Stated problem. Rewrite all the records below, swapping "Document page" for "Rendered page" wherever it occurs and leaving everything else unchanged. Omit the pictures from your answer.

============

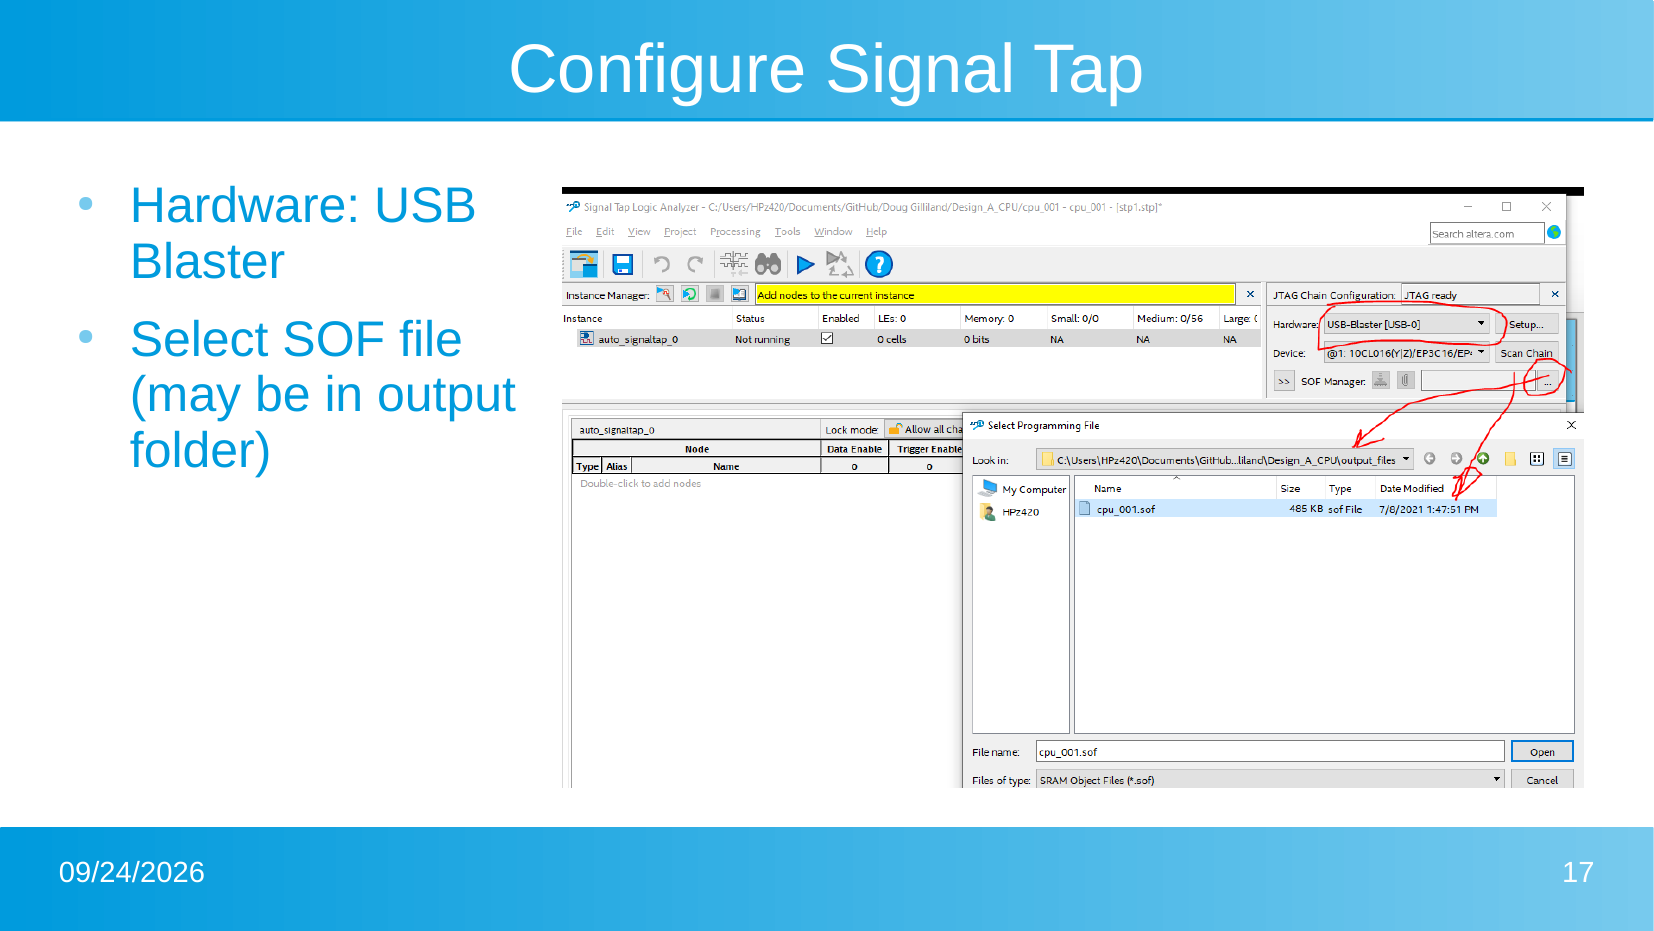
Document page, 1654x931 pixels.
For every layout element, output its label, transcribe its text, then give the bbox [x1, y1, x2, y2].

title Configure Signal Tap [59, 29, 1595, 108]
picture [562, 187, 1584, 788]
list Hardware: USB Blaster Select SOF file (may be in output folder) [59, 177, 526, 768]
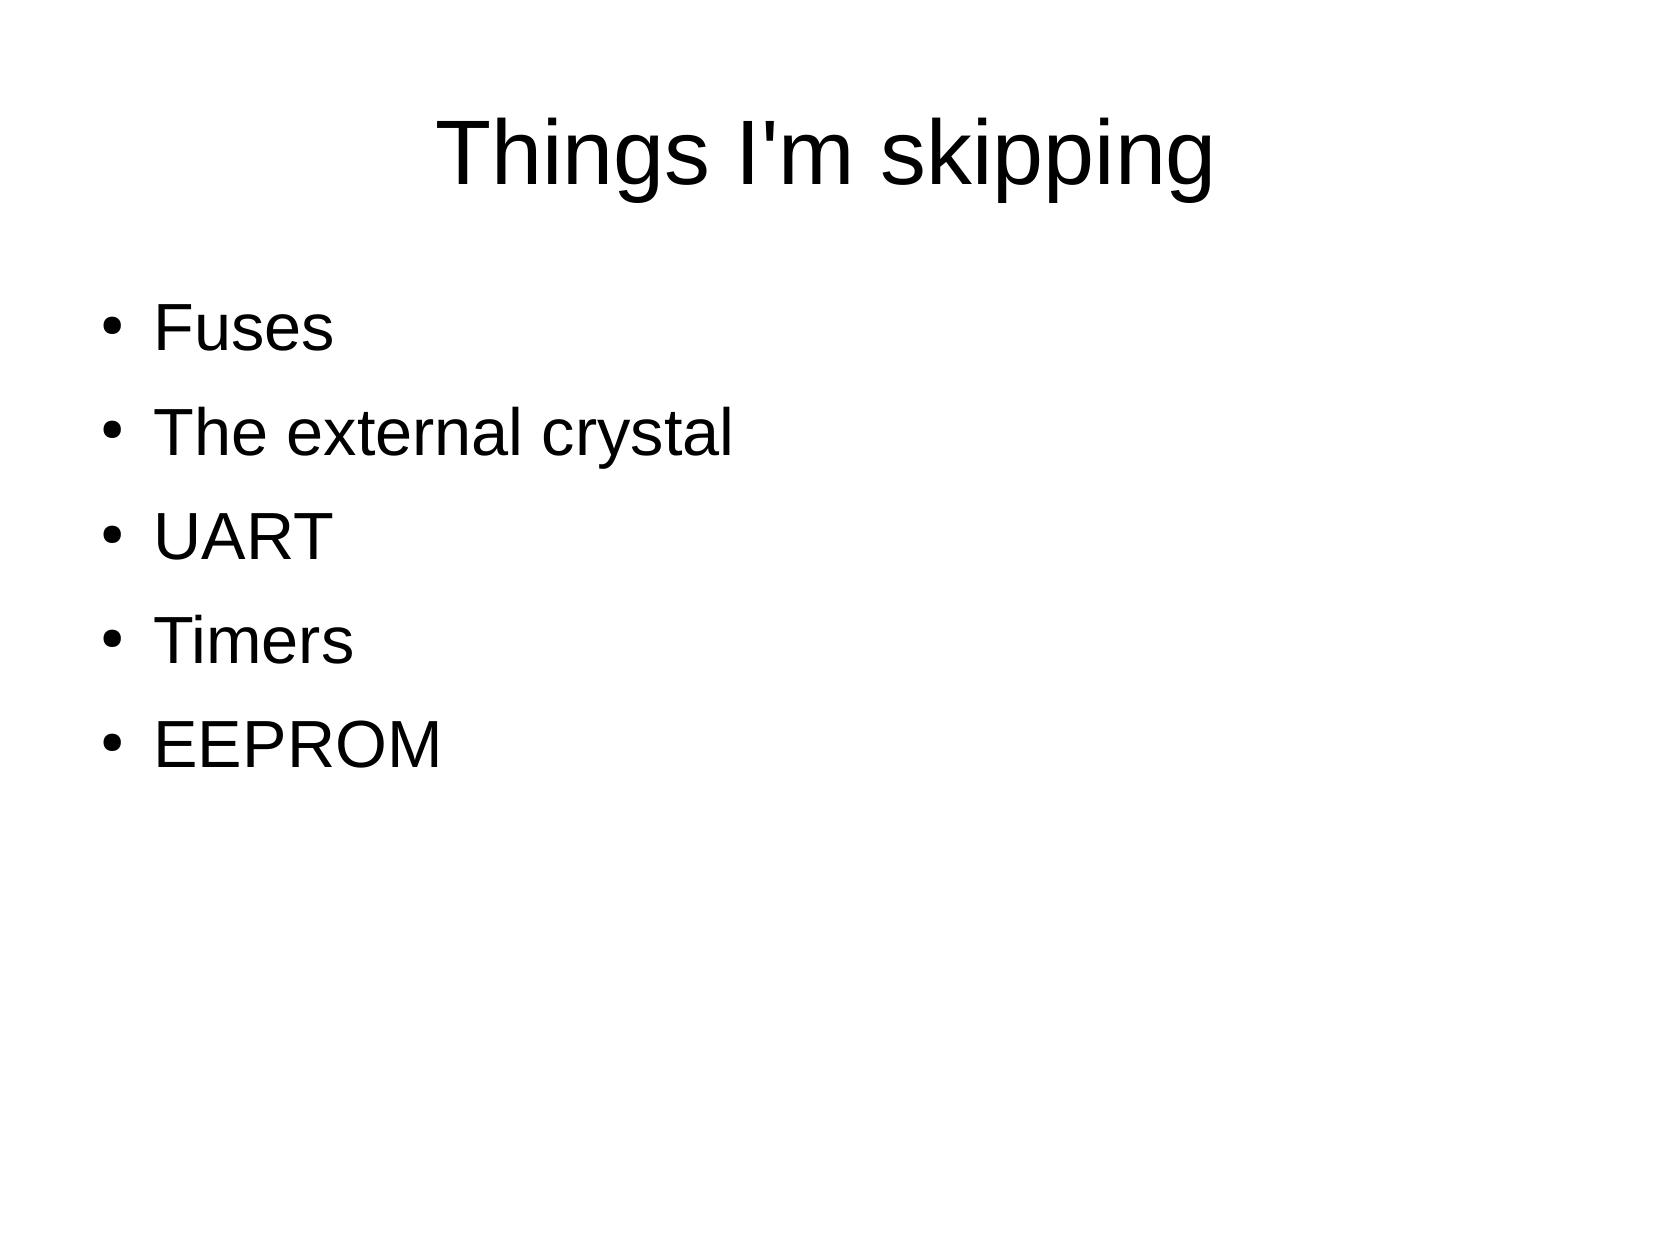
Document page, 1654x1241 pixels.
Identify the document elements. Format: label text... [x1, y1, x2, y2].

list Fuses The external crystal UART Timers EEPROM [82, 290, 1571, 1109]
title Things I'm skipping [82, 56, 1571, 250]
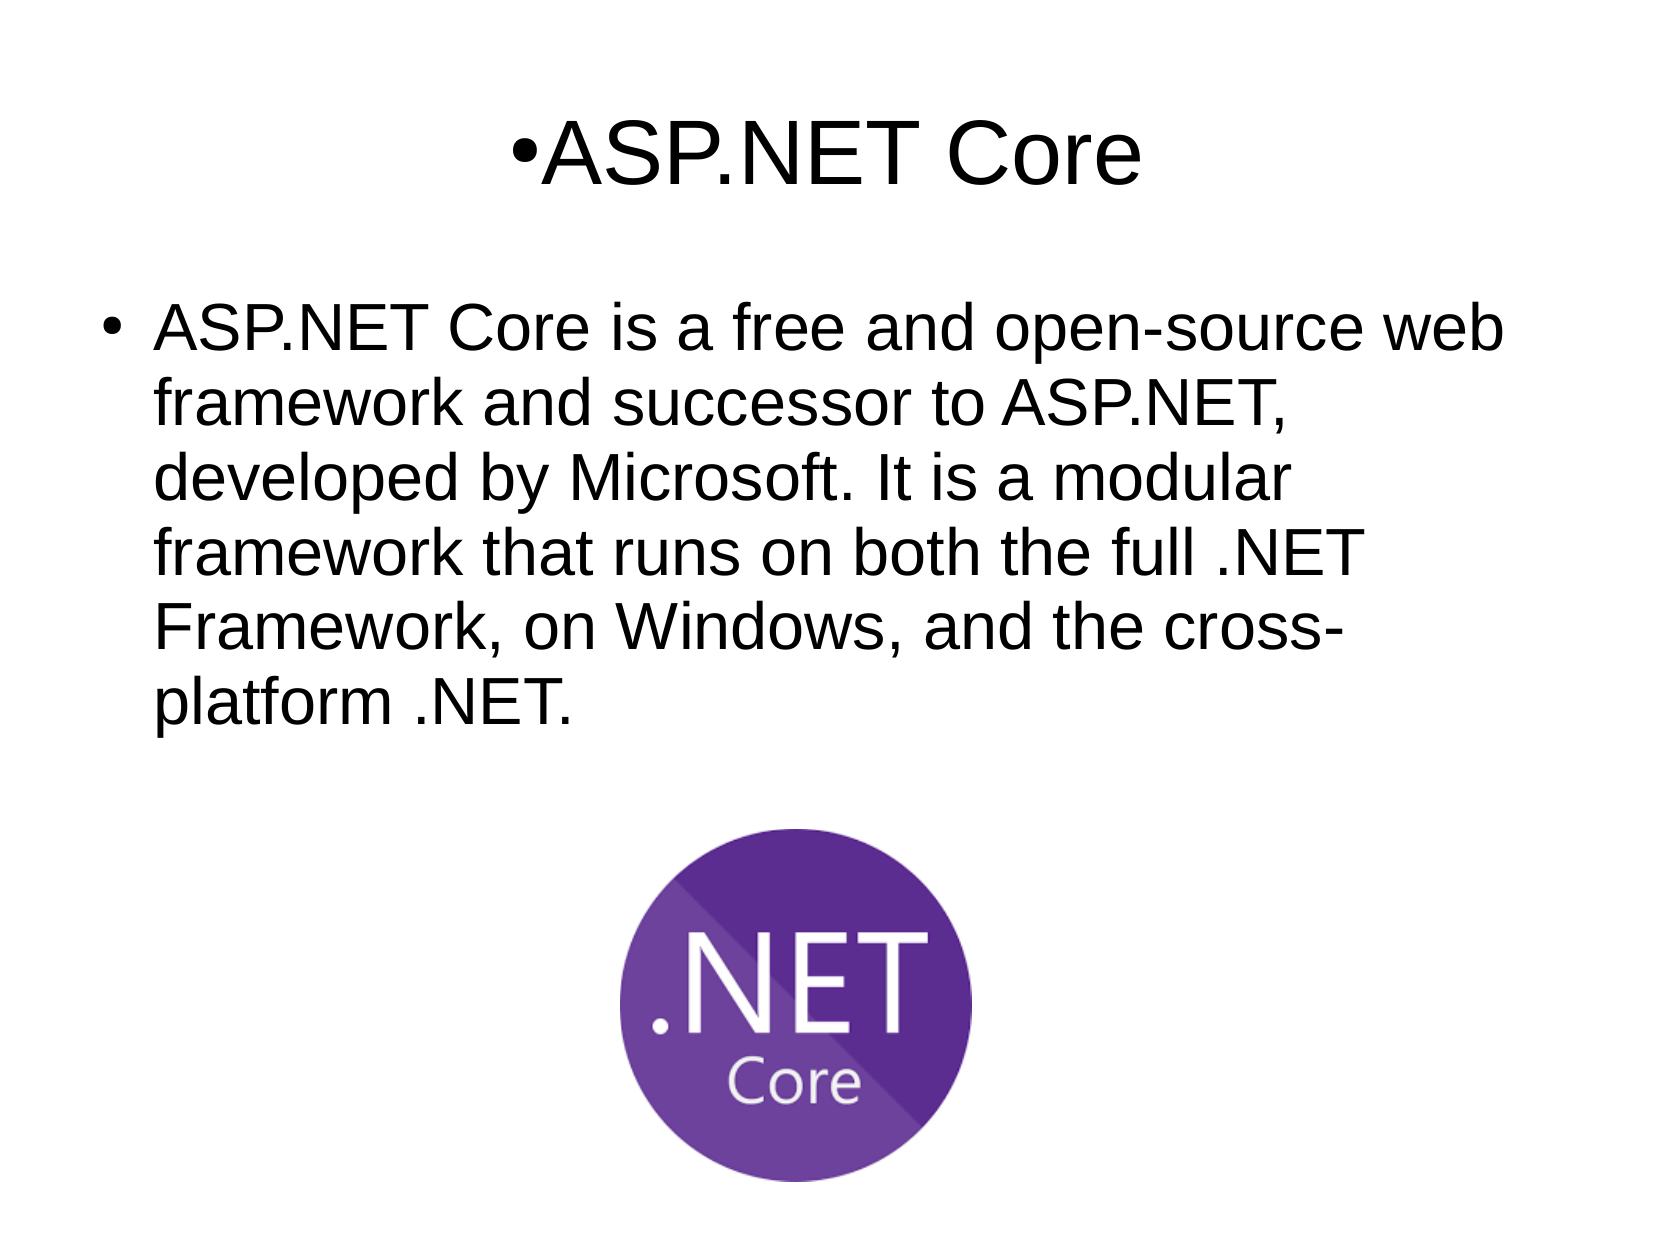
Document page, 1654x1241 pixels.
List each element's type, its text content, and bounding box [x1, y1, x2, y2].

============

Exercise result.
Rendered page, 1654x931 pixels.
For every layout element, output its label, transcribe its text, then give the bbox [x1, y1, x2, y2].

title Configure Signal Tap [59, 29, 1595, 108]
picture [562, 187, 1584, 788]
list Hardware: USB Blaster Select SOF file (may be in output folder) [59, 177, 526, 768]
Rendered page, 1654x1241 pixels.
Identify the document elements. Format: label text... [x1, y1, x2, y2].

list Fuses The external crystal UART Timers EEPROM [82, 290, 1571, 1109]
title Things I'm skipping [82, 56, 1571, 250]
Rendered page, 1654x1241 pixels.
List each element's type, its text content, and bounding box [x1, y1, x2, y2].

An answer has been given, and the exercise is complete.